The only reason I’m rambling on about a SQLAlchemy’s Core/Dialect dichotomy is 
just that I was very much *reminded* of it by the thread regarding Nova and the 
various “virt” drivers.  I know nothing about that issue as I am totally new to 
Openstack itself; but I was surprised that it has such an architecture where 
any number of drivers that only a small percentage of the user base cares about 
are all packaged into one giant codebase.   If the rationale for this is that 
the API to which these drivers speak to is just too unstable, and changes too 
frequently such that all the consuming drivers need to be right there so they 
can all be changed en-masse, that sounds like a major architectural issue to 
address.    But I only say this as a total outsider to that process; I don’t 
know if this issue is addressable in Kilo, or if it’s just not time yet.

[Dataset entries]
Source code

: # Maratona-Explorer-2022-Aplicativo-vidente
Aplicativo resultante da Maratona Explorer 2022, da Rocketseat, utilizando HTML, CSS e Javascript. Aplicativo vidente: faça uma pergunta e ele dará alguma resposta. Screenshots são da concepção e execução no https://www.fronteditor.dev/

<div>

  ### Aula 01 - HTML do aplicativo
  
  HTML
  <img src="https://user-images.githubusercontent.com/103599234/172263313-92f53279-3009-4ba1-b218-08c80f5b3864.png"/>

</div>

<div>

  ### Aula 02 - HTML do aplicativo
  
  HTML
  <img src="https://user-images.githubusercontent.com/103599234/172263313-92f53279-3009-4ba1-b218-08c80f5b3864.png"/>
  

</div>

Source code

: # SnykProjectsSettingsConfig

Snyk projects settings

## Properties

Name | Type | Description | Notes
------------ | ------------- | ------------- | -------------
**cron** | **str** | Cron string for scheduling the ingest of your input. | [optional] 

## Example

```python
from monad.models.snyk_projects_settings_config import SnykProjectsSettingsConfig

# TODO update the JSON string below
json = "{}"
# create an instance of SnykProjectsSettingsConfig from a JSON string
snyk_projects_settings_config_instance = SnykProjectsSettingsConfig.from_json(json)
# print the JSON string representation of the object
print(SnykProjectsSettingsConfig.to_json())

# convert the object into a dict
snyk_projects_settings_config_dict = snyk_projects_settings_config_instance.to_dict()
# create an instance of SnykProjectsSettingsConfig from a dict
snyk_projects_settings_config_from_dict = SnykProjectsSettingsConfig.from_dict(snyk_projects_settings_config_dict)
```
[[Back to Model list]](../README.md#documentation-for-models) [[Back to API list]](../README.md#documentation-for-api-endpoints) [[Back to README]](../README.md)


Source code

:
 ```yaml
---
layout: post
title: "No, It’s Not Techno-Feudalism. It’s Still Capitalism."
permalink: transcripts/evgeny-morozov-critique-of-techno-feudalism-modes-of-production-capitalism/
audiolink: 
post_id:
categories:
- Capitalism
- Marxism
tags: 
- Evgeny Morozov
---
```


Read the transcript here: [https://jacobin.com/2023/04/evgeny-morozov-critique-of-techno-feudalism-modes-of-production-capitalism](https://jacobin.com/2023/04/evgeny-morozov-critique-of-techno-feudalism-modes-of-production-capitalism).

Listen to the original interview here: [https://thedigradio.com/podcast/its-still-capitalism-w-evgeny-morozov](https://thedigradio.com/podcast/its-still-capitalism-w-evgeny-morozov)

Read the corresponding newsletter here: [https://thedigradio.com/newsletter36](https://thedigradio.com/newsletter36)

== Questions to answer ==
**1)** Can you return the passage on OpenStack's driver packaging word for word, starting with "The only reason" and going on through "not time yet."?
**2)** Could you resume the passage on OpenStack's driver packaging, picking up right after its last sentence?
These entries come from a separate source.

== Responses in order ==
**1)**
The only reason I’m rambling on about a SQLAlchemy’s Core/Dialect dichotomy is 
just that I was very much *reminded* of it by the thread regarding Nova and the 
various “virt” drivers.  I know nothing about that issue as I am totally new to 
Openstack itself; but I was surprised that it has such an architecture where 
any number of drivers that only a small percentage of the user base cares about 
are all packaged into one giant codebase.   If the rationale for this is that 
the API to which these drivers speak to is just too unstable, and changes too 
frequently such that all the consuming drivers need to be right there so they 
can all be changed en-masse, that sounds like a major architectural issue to 
address.    But I only say this as a total outsider to that process; I don’t 
know if this issue is addressable in Kilo, or if it’s just not time yet.

**2)**
It’s hard for me to speak on goals for Kilo overall as I just got here, and so 
far my goal has been just to improve the experience that all Openstack 
developers have with SQLAlchemy.   From my POV, I’d like if everyone working on 
code to just get a little more comfortable with real profiling of perceived 
speed issues.    I’ve had to handle, from multiple fronts (at least three 
distinct conversations with different groups) the perception of performance of 
various components being evaluated in terms of testing very isolated bits of 
database logic.   This happens because it’s very easy to write a three line set 
of query code that illustrates a particular query running differently in 
different scenarios.   But you aren’t going to get a picture of where that 
small bit of measurement fits in unless you really profile a full use case from 
end-to-end.  The MySQL query that runs 2x as fast as an ORM query might not 
matter much if it’s a total of 5% of the actual overhead (see 
http://paste.openstack.org/show/104991/ for an example of this).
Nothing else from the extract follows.